[Start of section]

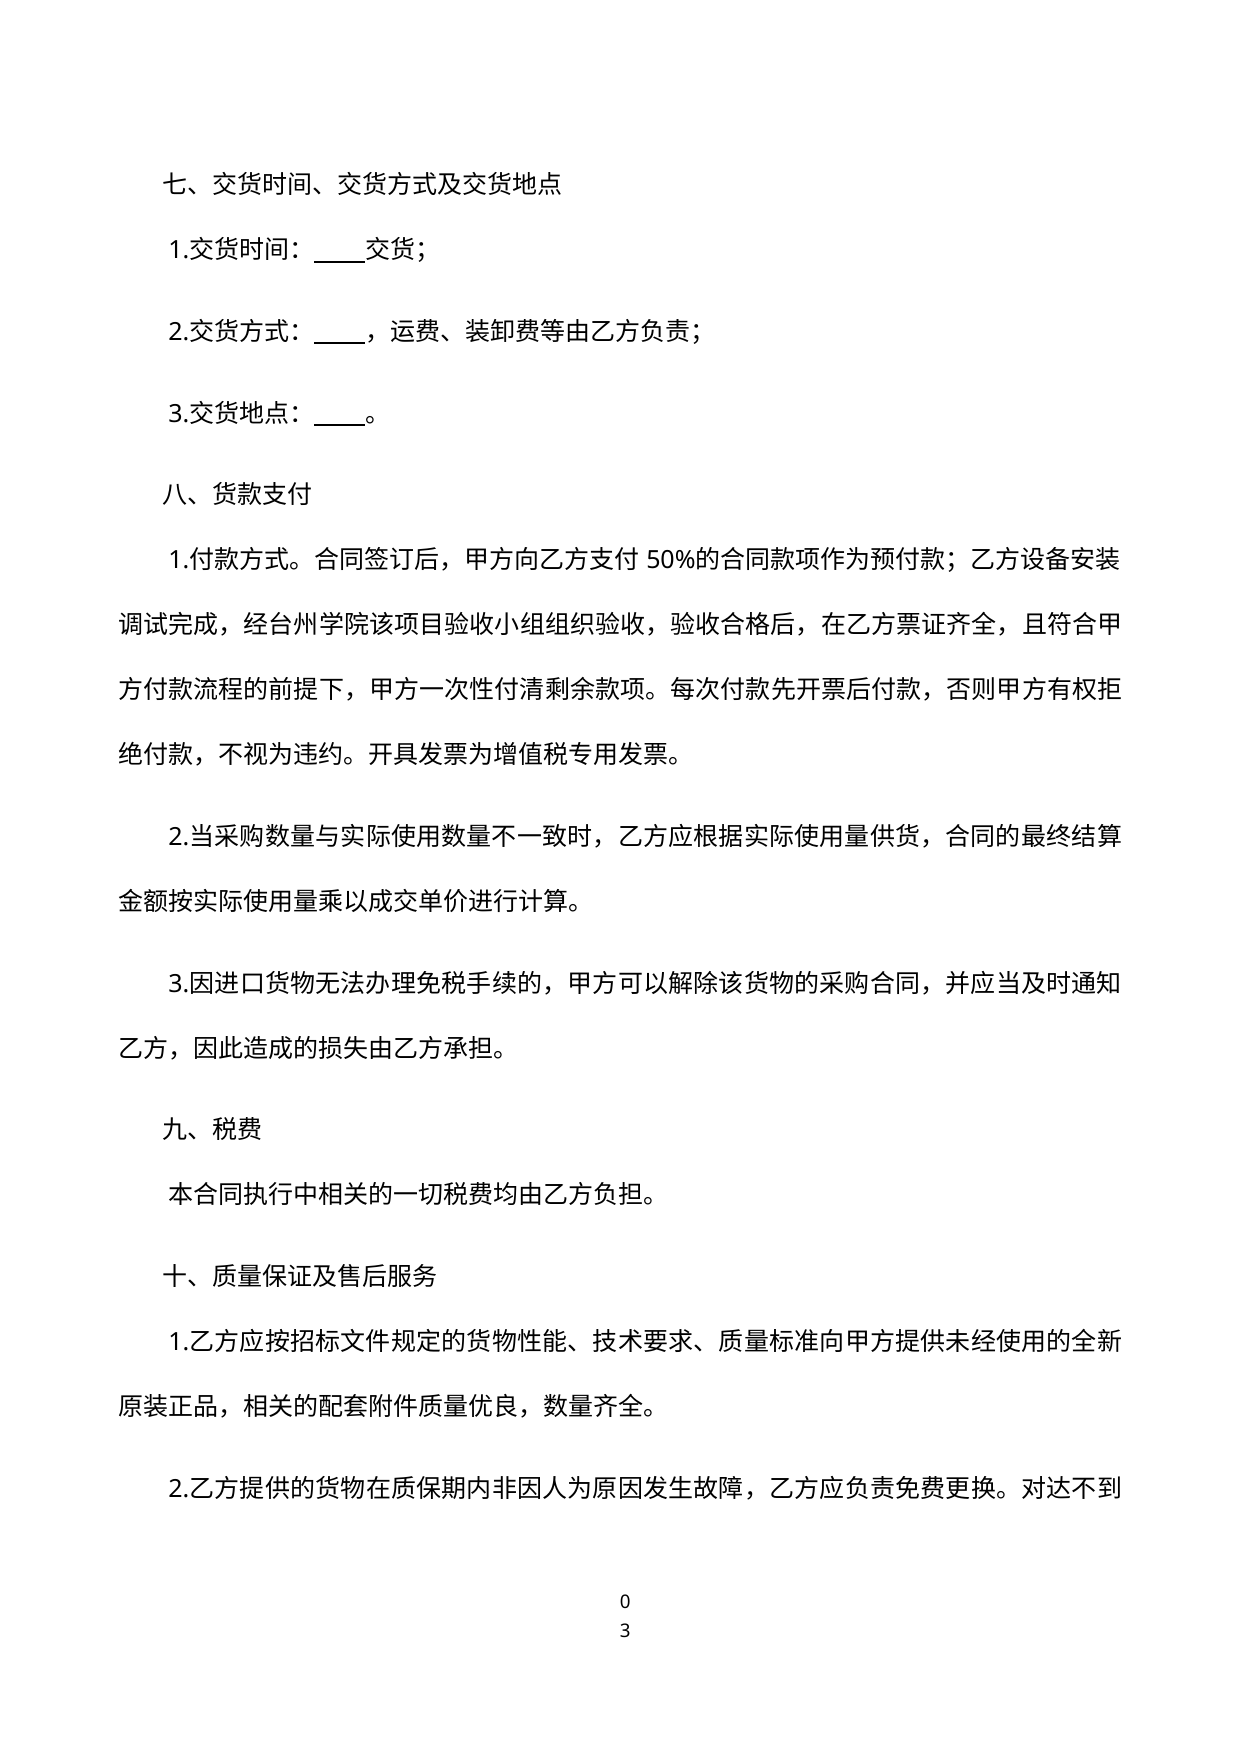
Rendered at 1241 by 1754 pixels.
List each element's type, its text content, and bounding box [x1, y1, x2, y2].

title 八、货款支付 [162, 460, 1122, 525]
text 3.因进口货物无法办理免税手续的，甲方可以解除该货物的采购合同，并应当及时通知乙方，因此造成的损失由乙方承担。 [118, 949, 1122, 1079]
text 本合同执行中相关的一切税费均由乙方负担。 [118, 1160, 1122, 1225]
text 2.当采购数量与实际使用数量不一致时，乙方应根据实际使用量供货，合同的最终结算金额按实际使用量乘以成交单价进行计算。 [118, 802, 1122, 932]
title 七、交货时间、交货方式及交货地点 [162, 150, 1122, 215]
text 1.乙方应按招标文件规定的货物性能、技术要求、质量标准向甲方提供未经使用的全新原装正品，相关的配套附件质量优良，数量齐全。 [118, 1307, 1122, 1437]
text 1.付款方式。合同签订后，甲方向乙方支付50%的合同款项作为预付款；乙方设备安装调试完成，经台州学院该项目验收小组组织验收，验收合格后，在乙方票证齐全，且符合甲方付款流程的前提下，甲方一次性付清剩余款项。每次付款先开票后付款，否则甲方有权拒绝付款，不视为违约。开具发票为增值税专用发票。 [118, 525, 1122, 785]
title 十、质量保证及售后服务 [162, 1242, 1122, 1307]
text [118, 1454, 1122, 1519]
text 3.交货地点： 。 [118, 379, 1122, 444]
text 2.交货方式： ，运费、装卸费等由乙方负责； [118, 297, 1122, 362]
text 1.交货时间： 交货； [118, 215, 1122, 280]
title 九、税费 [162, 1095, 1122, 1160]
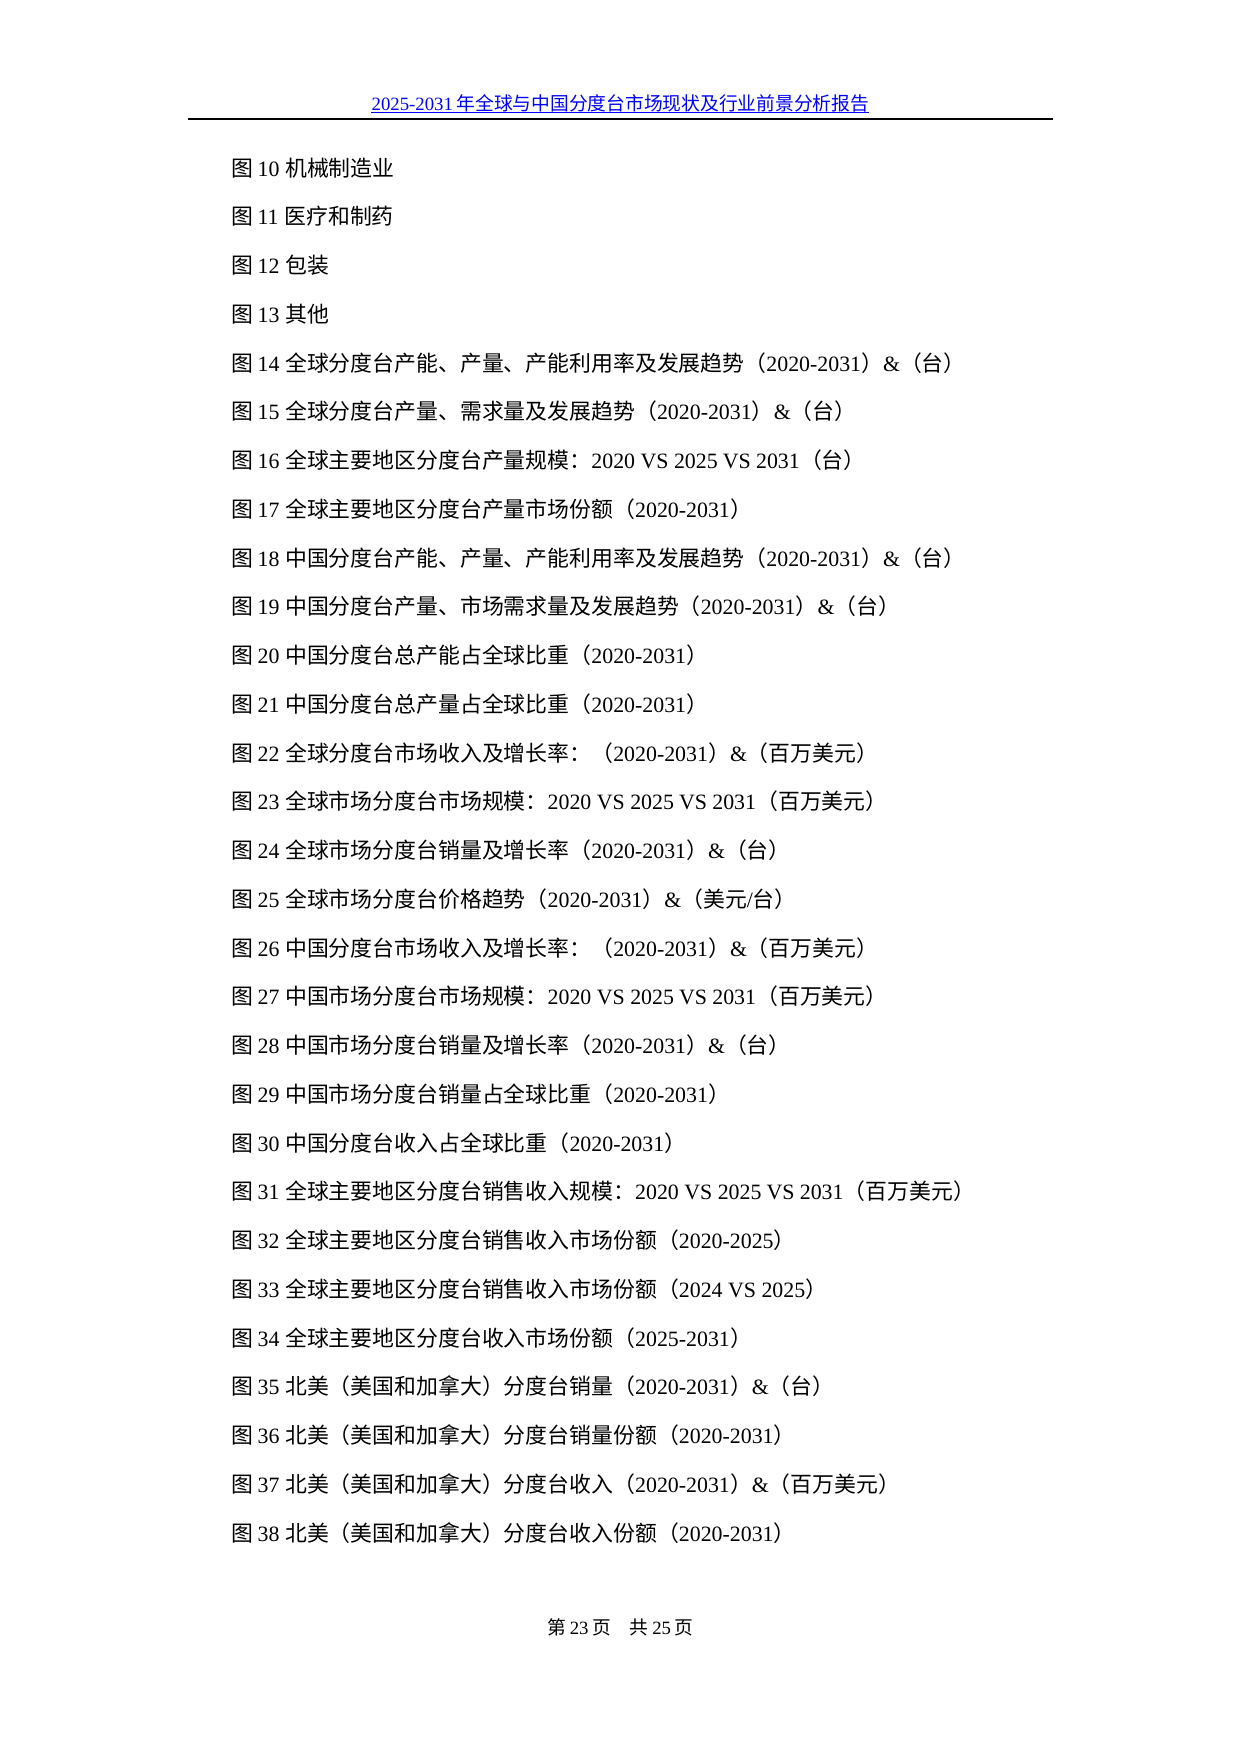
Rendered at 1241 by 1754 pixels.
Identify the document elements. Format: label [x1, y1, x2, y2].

[End of section]

» **WHAT IS NEEDED**: Please return, without any change, the lines from the line containing "text [118, 1454, 1122, 1519]" through the last line of the entries, dropping the pictures.

» **YOUR RESPONSE**:
text [118, 1454, 1122, 1519]
text 3.交货地点： 。 [118, 379, 1122, 444]
text 2.交货方式： ，运费、装卸费等由乙方负责； [118, 297, 1122, 362]
text 1.交货时间： 交货； [118, 215, 1122, 280]
title 九、税费 [162, 1095, 1122, 1160]
Rendered at 1241 by 1754 pixels.
Identify the document elements. Format: label [x1, y1, x2, y2].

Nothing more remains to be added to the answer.